Friday, June 10, 2011

Legian Pindah ke Barat?

Coba tebak, ini di mana? Petunjuk: Foto ini saya jepret di Bali, Sodara-sodara Jemaah Georgetterox tinggal jawab, ini di tempat mana di Bali-nya?

Legian?

Kuta?

Nusa Dua?

Salah semua. Ini di..jreng jreng, Tanah Lot!

Terakhir kali saya ke Tanah Lot tujuh tahun lalu, saya selalu mengenang sebuah pantai di pinggir Bali Barat yang pemandangan utamanya adalah sebuah pulau kecil di seberang pantainya dan di pulau itu ada pura. Tanah Lot adalah primadona utama untuk penghasilan pariwisata Kabupaten Tabanan, dan penduduk lokal memanfaatkan tempat favorit para turis itu untuk berjualan souvenir.

Sewaktu saya ke Tanah Lot minggu lalu, saya tertegun karena sedikit banyak Tanah Lot sudah berubah. Tidak cuman tempat parkirnya yang lebih tertata rapi, tetapi juga pasar di sepanjang jalan setapak menuju pesisir Tanah Lot tempat turis biasa nongkrong ngecengin matahari terbenam, sudah disulap tampangnya menyerupai Jalan Legian di Kuta. Gimana nggak mirip Legian, lha di kiri-kanannya berdiri toko-toko dengan sinar lampu mentereng dengan plang barang-barang bermerk macam Polo, RipCurl, Billabong, dan..Crocs??

Nampaknya pemerintah daerah Tabanan telah menata kawasan ini habis-habisan menjadi daerah dengan perputaran uang yang cukup tinggi. Beberapa petak tanah di sepanjang jalan Tanah Lot, yang saya ingat dulu tempat berdirinya toko-toko lusuh yang mau bobrok, nampaknya telah dijual ke investor-investor tajir, dan para investor itu pun mengeksploitasi tanahnya dengan membangun toko-toko cantik yang mewah. Yang belanja di situ ya turis-turis, namun lebih banyak lagi turis-turis Kaukasus yang pergi ke sana dan membuang banyak dolar hanya untuk sekedar souvenir kayu. Pendek kata, Tanah Lot bukan lagi sekedar area lokal milik penduduk Bali, tetapi sudah jadi area internasional yang mahal..

Kabar baiknya, penduduk lokal nggak cuman sekedar jadi penjual penggembira, tapi mereka tetap diperbolehkan menyewa banyak lahan di sana untuk menggelar lapak maupun kios, meskipun harganya memang setengah mati harus bersaing. Adanya toko-toko semacam Polo yang mewah nampaknya nggak bikin para pedagang souvenir lokal kalah pamor, coz saya masih melihat banyak sekali turis Kaukasus dengan antusias menyisiri pasar di Tanah Lot untuk menawar kain sarung.

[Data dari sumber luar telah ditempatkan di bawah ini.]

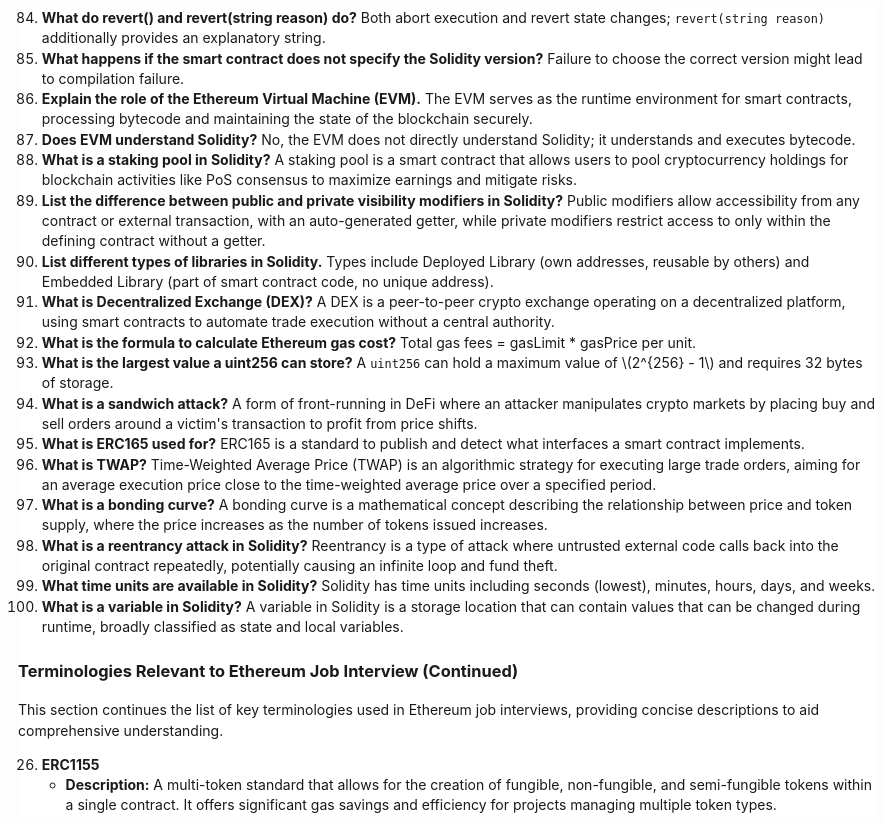 84. **What do revert() and revert(string reason) do?** Both abort execution and revert state changes; `revert(string reason)` additionally provides an explanatory string.
85. **What happens if the smart contract does not specify the Solidity version?** Failure to choose the correct version might lead to compilation failure.
86. **Explain the role of the Ethereum Virtual Machine (EVM).** The EVM serves as the runtime environment for smart contracts, processing bytecode and maintaining the state of the blockchain securely.
87. **Does EVM understand Solidity?** No, the EVM does not directly understand Solidity; it understands and executes bytecode.
88. **What is a staking pool in Solidity?** A staking pool is a smart contract that allows users to pool cryptocurrency holdings for blockchain activities like PoS consensus to maximize earnings and mitigate risks.
89. **List the difference between public and private visibility modifiers in Solidity?** Public modifiers allow accessibility from any contract or external transaction, with an auto-generated getter, while private modifiers restrict access to only within the defining contract without a getter.
90. **List different types of libraries in Solidity.** Types include Deployed Library (own addresses, reusable by others) and Embedded Library (part of smart contract code, no unique address).
91. **What is Decentralized Exchange (DEX)?** A DEX is a peer-to-peer crypto exchange operating on a decentralized platform, using smart contracts to automate trade execution without a central authority.
92. **What is the formula to calculate Ethereum gas cost?** Total gas fees = gasLimit * gasPrice per unit.
93. **What is the largest value a uint256 can store?** A `uint256` can hold a maximum value of \\(2^{256} - 1\\) and requires 32 bytes of storage.
94. **What is a sandwich attack?** A form of front-running in DeFi where an attacker manipulates crypto markets by placing buy and sell orders around a victim's transaction to profit from price shifts.
95. **What is ERC165 used for?** ERC165 is a standard to publish and detect what interfaces a smart contract implements.
96. **What is TWAP?** Time-Weighted Average Price (TWAP) is an algorithmic strategy for executing large trade orders, aiming for an average execution price close to the time-weighted average price over a specified period.
97. **What is a bonding curve?** A bonding curve is a mathematical concept describing the relationship between price and token supply, where the price increases as the number of tokens issued increases.
98. **What is a reentrancy attack in Solidity?** Reentrancy is a type of attack where untrusted external code calls back into the original contract repeatedly, potentially causing an infinite loop and fund theft.
99. **What time units are available in Solidity?** Solidity has time units including seconds (lowest), minutes, hours, days, and weeks.
100. **What is a variable in Solidity?** A variable in Solidity is a storage location that can contain values that can be changed during runtime, broadly classified as state and local variables.

### Terminologies Relevant to Ethereum Job Interview (Continued)

This section continues the list of key terminologies used in Ethereum job interviews, providing concise descriptions to aid comprehensive understanding.

26. **ERC1155**
    *   **Description:** A multi-token standard that allows for the creation of fungible, non-fungible, and semi-fungible tokens within a single contract. It offers significant gas savings and efficiency for projects managing multiple token types.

Saya senang melihat orang-orang berjualan dan membeli di sana, dan saya senang lihat orang-orang berambut pirang itu nggak segan-segan merogoh seratus ribuan perak hanya untuk sekedar sebentuk gelang kayu. Pasar di Tanah Lot cenderung lebih menarik daripada tahun-tahun sebelumnya, artinya lebih banyak lagi penghasilan masuk ke kantong penduduk setempat. Lebih banyak orang kaya, mudah-mudahan akan diikuti lebih banyak lagi orang yang bisa mengakses pelayanan kesehatan dan bisa bersekolah sampek perguruan tinggi.

Seperti yang saya ingin bilang dari dulu, bagian paling menyenangkan dari jalan-jalan berkelana bukanlah belanja souvenir. Bagian paling menyenangkan justru MENEMUKAN. Dan saya menemukan bahwa pedagang lokal di Tanah Lot yang dulu beromzet kecil, kini bisa lebih sejahtera dengan pasar Tanah Lot yang kini tampil lebih ngejreng dan memikat.